The manufacturer has since obtained EASA certification for an approved transponder antenna installation, but included in the approval only 3 specific named transponders, of which at least two would not fit into my panel (which they made, fitting the instruments I asked for, and leaving one small hole for a transponder control unit such as Trig). Unfortunately, Trig is not one of the 3 approved units, so I still can’t fit it. I don’t know what I would have to do, or pay, to have another unit approved, and look to the CAA to make it easier. EASA has not helped in this – in the old days, the BGA could have approved it cheaply and easily..

Many new gliders now being made do have approved schemes. A number of slightly older ones have retrofit approved schemes. If they need a new panel, however, I think it is back to the approved mod issue.

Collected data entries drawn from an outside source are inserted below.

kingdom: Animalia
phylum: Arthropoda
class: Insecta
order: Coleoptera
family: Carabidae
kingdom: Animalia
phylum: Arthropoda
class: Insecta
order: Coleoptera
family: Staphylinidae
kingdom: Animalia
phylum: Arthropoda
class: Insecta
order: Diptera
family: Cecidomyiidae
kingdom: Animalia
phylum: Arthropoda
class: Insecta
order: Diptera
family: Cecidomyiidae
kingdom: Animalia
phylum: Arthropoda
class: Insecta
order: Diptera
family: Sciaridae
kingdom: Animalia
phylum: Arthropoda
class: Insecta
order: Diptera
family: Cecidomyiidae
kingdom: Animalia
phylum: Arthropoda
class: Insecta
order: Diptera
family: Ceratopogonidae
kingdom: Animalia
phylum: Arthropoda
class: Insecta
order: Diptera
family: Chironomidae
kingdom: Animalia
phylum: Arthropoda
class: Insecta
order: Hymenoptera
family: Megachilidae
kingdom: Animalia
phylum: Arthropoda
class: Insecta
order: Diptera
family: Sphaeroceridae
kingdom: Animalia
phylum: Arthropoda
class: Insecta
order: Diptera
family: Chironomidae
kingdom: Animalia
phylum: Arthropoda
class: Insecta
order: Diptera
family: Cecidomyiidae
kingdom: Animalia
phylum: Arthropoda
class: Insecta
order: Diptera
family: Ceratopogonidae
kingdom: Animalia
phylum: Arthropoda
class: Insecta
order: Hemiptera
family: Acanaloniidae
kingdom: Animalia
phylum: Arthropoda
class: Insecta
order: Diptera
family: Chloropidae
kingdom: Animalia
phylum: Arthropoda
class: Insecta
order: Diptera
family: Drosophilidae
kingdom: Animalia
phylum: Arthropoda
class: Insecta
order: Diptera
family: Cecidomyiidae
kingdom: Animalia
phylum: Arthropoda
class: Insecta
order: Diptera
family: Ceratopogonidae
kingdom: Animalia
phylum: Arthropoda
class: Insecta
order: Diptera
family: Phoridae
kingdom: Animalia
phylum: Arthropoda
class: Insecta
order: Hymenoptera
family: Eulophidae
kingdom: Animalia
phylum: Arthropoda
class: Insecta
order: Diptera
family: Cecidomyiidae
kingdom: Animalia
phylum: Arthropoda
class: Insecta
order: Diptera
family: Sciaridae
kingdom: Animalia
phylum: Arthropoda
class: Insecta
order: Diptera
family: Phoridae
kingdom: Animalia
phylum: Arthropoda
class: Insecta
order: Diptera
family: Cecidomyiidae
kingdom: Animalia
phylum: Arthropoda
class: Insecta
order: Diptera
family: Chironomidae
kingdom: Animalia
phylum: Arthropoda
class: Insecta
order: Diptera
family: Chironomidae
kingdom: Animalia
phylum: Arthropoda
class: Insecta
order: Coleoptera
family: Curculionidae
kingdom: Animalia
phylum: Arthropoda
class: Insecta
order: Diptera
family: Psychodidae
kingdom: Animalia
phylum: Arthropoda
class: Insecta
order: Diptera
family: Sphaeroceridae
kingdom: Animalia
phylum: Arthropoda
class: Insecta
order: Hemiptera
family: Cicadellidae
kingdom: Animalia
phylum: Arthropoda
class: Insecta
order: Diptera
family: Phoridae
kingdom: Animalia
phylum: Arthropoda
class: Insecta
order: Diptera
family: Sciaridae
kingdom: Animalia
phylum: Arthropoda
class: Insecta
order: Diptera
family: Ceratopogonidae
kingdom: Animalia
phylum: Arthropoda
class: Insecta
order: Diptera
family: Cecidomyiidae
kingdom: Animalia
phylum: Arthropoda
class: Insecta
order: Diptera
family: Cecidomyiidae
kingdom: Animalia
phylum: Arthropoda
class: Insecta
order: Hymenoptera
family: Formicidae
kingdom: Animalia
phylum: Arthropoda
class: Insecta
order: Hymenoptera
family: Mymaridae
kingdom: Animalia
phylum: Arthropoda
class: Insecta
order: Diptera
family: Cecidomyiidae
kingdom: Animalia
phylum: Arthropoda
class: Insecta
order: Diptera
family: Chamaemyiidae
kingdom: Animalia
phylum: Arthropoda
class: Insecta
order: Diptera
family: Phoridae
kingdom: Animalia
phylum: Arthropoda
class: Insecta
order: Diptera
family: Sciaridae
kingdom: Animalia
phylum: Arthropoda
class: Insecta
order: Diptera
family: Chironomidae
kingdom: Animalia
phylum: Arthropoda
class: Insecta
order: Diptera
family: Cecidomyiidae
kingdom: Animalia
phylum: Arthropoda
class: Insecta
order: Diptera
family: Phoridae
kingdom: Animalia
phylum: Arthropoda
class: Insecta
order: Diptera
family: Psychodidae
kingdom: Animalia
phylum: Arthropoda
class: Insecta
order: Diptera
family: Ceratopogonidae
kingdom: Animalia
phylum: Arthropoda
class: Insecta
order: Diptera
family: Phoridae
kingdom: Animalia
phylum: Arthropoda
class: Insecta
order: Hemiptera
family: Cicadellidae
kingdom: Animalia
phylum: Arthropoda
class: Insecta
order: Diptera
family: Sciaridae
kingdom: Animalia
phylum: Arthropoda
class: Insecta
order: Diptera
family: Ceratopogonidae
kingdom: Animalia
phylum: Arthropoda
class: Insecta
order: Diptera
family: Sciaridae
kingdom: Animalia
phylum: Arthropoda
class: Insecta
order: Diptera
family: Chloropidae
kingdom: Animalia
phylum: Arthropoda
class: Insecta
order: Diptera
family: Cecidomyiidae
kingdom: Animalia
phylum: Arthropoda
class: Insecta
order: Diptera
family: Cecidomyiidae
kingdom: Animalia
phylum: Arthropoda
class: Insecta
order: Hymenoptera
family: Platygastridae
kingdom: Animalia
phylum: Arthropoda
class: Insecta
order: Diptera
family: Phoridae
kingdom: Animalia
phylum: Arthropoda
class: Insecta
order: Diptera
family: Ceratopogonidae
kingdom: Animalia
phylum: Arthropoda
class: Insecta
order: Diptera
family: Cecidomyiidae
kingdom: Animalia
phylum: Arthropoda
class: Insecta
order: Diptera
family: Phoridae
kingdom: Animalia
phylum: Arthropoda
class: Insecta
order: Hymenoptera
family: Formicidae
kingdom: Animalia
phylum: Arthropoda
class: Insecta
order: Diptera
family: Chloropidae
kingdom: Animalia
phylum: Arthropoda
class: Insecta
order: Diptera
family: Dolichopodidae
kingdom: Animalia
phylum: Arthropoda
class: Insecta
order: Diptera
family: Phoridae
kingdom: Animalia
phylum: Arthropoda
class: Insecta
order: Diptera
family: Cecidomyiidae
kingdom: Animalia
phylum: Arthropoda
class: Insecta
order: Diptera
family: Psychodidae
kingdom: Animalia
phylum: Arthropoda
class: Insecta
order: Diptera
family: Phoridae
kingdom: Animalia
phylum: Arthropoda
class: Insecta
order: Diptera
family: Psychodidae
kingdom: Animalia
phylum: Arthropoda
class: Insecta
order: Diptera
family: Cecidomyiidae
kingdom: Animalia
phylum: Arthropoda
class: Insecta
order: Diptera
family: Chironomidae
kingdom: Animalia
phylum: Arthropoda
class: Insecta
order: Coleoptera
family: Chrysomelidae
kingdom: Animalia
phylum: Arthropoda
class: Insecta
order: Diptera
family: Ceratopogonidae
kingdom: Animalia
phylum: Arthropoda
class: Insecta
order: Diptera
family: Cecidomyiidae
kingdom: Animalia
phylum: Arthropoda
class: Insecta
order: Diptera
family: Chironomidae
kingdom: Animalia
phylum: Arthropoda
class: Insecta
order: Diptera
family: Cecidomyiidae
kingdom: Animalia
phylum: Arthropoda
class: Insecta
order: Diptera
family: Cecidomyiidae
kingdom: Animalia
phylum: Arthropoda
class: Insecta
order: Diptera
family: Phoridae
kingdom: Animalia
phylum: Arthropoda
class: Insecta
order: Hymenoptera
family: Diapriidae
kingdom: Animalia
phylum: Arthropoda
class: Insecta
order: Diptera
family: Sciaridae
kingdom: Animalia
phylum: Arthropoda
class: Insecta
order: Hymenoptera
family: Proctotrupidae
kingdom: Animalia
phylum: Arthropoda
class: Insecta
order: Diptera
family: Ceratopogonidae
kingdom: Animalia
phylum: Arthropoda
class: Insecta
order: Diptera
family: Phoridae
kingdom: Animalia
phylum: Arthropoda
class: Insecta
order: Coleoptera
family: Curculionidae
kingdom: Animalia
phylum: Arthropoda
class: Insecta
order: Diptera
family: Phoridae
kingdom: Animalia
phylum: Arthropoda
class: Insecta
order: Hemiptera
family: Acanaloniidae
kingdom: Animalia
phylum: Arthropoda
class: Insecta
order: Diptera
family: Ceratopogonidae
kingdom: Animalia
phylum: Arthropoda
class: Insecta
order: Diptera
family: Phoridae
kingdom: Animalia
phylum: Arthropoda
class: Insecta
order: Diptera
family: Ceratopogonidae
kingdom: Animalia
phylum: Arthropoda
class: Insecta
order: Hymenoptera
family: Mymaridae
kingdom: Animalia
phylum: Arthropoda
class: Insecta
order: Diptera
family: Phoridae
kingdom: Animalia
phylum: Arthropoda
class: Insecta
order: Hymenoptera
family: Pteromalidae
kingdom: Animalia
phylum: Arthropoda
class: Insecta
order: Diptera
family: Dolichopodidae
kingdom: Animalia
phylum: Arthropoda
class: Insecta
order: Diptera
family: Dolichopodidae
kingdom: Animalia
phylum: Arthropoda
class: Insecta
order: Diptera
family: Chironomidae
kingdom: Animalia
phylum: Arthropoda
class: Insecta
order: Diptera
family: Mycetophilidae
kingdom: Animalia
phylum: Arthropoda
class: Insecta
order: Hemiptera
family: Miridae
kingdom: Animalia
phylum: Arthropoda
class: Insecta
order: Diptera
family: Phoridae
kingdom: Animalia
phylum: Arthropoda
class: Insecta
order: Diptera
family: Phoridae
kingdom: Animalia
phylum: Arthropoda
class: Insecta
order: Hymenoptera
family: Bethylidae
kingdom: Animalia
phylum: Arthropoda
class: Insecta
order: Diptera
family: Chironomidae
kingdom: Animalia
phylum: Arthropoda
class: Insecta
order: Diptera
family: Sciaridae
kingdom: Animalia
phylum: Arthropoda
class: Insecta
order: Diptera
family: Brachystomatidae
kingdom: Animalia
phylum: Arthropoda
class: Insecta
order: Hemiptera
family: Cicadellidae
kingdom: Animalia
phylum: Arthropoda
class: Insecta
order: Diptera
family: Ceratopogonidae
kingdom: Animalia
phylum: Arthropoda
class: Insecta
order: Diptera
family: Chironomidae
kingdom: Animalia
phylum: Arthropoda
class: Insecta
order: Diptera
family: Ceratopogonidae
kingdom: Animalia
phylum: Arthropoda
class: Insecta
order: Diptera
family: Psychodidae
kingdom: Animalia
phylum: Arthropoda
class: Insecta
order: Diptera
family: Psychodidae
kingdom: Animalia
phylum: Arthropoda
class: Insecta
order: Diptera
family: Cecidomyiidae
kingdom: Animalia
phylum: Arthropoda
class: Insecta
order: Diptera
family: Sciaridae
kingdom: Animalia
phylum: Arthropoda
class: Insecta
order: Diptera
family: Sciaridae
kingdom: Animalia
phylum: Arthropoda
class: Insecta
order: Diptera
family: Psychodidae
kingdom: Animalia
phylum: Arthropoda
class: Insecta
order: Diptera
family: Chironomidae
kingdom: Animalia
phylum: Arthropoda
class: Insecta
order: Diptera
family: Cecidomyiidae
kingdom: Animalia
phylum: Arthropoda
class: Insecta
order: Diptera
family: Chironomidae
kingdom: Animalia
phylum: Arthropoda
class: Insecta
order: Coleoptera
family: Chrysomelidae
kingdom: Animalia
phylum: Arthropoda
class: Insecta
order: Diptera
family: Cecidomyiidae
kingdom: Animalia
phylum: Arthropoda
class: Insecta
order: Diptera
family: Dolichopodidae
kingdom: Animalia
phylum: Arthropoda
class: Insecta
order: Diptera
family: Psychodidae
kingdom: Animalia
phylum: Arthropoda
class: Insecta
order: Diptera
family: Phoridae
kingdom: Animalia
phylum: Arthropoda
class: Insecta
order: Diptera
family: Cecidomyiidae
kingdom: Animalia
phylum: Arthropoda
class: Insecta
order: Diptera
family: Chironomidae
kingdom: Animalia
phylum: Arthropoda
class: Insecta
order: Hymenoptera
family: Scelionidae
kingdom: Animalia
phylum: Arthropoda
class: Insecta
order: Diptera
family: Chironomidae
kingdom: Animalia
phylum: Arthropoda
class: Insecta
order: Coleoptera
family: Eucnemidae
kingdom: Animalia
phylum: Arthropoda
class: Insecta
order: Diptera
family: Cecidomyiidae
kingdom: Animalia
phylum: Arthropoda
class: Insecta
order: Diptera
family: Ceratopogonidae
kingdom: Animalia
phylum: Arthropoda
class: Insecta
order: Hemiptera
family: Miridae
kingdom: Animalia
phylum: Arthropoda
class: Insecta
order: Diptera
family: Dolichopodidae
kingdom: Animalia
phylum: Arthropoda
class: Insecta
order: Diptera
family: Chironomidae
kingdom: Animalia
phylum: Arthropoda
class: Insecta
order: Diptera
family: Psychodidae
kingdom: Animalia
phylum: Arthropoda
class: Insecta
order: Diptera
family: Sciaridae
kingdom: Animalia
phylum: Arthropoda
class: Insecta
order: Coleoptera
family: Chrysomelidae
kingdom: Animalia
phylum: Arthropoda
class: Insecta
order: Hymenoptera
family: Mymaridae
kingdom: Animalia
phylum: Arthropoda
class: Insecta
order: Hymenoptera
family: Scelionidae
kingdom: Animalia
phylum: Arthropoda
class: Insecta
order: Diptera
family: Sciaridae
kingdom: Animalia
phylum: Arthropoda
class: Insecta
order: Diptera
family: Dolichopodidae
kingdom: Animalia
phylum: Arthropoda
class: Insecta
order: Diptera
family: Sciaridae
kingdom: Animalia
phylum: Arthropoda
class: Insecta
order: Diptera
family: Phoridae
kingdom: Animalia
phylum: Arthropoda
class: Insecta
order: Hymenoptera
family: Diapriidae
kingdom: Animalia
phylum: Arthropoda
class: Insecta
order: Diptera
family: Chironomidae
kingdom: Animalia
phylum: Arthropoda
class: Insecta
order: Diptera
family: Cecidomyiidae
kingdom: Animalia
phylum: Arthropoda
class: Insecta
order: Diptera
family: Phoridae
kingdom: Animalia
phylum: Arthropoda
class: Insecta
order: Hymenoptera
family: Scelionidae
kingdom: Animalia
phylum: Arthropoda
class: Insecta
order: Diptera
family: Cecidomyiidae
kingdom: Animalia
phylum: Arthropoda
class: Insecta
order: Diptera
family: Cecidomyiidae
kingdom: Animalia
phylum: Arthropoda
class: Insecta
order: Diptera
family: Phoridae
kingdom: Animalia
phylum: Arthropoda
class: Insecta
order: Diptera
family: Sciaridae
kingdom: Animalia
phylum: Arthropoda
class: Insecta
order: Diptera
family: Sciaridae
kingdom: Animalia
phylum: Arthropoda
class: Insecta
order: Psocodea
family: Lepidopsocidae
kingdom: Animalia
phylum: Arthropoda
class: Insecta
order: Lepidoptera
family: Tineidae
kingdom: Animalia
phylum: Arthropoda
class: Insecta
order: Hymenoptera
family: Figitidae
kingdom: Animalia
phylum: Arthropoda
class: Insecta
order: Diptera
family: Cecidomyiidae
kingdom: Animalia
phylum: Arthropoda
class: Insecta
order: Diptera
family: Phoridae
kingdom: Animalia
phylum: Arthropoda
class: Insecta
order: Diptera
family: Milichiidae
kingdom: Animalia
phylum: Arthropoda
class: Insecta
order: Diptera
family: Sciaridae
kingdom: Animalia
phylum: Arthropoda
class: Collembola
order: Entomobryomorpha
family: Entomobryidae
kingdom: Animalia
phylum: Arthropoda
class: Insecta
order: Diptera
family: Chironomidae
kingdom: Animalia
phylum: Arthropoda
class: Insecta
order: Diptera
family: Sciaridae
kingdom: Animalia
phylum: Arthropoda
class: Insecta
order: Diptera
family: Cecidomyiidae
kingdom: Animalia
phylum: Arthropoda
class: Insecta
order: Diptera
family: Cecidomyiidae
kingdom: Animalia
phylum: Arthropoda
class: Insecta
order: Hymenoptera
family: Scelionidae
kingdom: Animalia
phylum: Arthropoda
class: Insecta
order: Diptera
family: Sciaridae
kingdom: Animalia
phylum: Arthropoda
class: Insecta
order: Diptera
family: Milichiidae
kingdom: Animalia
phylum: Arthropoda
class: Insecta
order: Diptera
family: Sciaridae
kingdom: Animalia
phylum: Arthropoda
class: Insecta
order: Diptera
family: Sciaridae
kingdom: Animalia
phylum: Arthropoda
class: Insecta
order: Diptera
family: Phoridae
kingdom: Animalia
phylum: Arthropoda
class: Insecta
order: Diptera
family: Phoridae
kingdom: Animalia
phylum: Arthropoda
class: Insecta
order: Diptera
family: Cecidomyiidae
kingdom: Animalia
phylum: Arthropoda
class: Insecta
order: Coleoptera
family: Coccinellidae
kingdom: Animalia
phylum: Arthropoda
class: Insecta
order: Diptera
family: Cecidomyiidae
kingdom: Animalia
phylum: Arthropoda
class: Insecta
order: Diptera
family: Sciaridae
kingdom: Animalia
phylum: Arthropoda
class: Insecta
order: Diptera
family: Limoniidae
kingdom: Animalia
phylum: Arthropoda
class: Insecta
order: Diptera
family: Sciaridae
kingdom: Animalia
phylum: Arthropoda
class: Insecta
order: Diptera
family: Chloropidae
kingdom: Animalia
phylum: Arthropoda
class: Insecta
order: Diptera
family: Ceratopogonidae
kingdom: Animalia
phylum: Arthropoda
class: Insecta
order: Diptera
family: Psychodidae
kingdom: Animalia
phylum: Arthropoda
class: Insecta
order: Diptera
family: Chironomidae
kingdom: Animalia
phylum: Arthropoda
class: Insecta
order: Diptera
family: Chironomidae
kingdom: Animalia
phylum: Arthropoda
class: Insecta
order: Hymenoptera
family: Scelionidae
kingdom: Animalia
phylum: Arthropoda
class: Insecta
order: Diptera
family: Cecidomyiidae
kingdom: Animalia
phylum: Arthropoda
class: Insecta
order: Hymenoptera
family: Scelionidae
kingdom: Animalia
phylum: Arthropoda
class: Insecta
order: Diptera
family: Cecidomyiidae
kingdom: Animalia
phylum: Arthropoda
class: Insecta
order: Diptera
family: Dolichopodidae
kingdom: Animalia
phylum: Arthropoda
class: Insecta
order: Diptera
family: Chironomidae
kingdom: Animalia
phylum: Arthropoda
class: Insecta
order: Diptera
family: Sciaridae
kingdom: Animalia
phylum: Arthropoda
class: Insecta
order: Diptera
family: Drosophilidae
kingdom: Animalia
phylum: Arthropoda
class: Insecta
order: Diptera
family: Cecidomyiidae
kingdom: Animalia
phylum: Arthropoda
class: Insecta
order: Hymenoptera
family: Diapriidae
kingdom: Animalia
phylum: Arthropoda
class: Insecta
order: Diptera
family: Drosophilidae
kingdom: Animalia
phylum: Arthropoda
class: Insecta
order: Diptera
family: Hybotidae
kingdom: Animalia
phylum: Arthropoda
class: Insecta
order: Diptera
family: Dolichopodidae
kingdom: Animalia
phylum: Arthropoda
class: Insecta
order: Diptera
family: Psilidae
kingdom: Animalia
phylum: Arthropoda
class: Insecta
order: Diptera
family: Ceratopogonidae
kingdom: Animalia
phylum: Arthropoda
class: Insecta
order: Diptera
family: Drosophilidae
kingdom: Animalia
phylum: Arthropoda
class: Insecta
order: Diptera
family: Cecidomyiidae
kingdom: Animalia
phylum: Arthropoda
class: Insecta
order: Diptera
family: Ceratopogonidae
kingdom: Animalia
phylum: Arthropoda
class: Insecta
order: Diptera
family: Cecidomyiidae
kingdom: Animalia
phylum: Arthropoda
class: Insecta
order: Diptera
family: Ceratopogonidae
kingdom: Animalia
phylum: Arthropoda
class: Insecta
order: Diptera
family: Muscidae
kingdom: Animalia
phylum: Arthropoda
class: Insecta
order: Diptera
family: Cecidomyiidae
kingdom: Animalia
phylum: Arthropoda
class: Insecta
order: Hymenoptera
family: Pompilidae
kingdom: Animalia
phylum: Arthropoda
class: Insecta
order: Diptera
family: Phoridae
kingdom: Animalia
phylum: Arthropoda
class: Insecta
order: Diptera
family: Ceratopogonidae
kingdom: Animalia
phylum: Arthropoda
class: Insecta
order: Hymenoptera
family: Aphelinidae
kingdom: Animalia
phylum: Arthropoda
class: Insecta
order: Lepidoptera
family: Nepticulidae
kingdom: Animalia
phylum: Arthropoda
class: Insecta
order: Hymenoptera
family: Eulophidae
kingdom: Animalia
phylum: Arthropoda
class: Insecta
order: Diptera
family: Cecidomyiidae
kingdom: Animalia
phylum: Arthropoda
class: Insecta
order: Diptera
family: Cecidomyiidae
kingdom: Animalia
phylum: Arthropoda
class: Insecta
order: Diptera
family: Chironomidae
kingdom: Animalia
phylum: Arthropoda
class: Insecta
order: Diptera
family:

My perception is that most owners are not fitting transponders because of a mixture of reasons – most don’t use CAS, most don’t cloud-fly, most know that glider/glider collisions (one fatality a year on average for the last 20 years, as well as the non-fatal ones) are far more likely than glider with anything else (4 in 40 years), and transponders won’t help those, whereas Flarm will. More are fitting Flarm, few transponders. Flarm is mandatory for continental flying near mountains, and for competitions in some parts of the world. It is cheap (ish - £500 or less) and addresses what people see as an issue. Flarm + transponder + PCAS just won’t fit in most gliders, and without PCAS, TXp is useless for glider/glider alerts. Flarm gives much more useful alerts – level, above, or below, and which direction, and only if on conflicting courses not just nearby (clever algorithm).

In the long term, I think Transponders + ADS-B or something like it might be an interoperable compromise – but I’m not holding my breath. It would probably be less useful in alerts than Flarm, unless a similar algorithm could be incorporated.

Any technical solution will be a long time being widely adopted, unless mandated – gliders last as long as powered aircraft, EASA changes are difficult and disproportionately expensive, and most people simply don’t see anything needing fixing. They spend their money on what are their priorities – doesn’t everybody?

Just saw CGB’s picture. Not EASA approved, I believe.